DOCUMENT SEGMENT:
Notice the fleet of ReturnStmt s

I’m finally trying this now and I see it doesn’t like multiple ret instructions. Does this look right?

define void @MultipleExit(i64 %0) {
entry:
  %i = alloca i64, align 8
  store i64 %0, ptr %i, align 4
  %i1 = load i64, ptr %i, align 4
  %int_slt_tmp = icmp slt i64 %i1, 1
  br i1 %int_slt_tmp, label %then, label %outer

then:                                             ; preds = %entry
  %const_tmp = alloca [255 x i8], align 1
  store [12 x i8] c"less than 1\00", ptr %const_tmp, align 1
  %1 = call i32 (ptr, ...) @printf(ptr %const_tmp)
  ret void
  br label %outer

else:                                             ; No predecessors!
  %const_tmp2 = alloca [255 x i8], align 1
  store [12 x i8] c"more than 1\00", ptr %const_tmp2, align 1
  %2 = call i32 (ptr, ...) @printf(ptr %const_tmp2)

MATERIAL SHOWN:
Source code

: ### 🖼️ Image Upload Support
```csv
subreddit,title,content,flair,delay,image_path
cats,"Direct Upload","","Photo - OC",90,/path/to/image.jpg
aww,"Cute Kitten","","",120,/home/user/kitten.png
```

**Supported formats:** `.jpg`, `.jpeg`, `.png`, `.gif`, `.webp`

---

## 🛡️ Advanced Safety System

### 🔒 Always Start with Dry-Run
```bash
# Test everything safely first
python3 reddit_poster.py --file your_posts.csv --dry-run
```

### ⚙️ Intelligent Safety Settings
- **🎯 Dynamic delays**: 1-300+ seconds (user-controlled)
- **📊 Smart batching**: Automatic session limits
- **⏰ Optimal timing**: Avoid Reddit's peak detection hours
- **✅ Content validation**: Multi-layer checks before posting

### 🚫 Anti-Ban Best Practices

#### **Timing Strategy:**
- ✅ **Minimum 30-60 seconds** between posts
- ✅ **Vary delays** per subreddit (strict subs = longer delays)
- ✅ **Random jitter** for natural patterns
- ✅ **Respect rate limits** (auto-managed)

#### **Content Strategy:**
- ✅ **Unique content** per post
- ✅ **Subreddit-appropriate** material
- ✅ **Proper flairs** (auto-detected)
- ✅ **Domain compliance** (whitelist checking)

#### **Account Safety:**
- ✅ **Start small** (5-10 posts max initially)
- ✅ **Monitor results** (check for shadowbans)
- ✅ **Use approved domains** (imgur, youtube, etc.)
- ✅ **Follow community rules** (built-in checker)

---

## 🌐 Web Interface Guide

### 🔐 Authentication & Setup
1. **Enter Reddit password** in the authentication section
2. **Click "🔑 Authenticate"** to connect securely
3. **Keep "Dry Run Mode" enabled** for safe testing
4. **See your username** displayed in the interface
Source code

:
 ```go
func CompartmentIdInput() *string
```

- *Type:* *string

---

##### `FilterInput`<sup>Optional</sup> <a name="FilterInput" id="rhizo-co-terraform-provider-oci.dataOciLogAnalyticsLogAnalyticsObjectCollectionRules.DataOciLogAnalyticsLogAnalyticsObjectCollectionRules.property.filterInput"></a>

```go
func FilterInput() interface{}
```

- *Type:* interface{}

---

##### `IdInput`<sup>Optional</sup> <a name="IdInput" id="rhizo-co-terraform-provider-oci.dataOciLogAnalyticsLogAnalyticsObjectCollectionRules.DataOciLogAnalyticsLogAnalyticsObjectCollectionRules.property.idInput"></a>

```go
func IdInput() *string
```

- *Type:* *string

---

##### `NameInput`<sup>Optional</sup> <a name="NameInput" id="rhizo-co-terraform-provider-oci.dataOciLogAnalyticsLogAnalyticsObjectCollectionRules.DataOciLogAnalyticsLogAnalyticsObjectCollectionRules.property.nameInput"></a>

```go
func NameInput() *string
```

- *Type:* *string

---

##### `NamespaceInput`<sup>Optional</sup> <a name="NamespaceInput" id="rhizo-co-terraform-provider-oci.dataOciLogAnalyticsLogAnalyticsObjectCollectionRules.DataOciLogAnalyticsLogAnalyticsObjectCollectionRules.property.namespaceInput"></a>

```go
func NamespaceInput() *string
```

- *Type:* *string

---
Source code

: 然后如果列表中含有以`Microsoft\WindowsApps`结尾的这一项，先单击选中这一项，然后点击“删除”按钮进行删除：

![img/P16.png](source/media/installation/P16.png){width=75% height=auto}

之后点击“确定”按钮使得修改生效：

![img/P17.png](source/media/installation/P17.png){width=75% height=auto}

EXERCISE:
Continue the forum post above about multiple ret instructions in LLVM IR, starting right after its last line.

RESULT OF THIS TASK:
  ret void
  br label %outer

outer:                                            ; preds = %else, %then, %entry
  ret void
}

Gives the error:

Terminator found in the middle of a basic block!
label %then
Terminator found in the middle of a basic block!
label %else
LLVM ERROR: Broken function found, compilation aborted!

Terminators are the last instruction of a basic block. ret and br are terminators. They may only be the last instruction (terminator) of a block. You have br after ret, which is illegal. It is questionable how to reach the br after the ret.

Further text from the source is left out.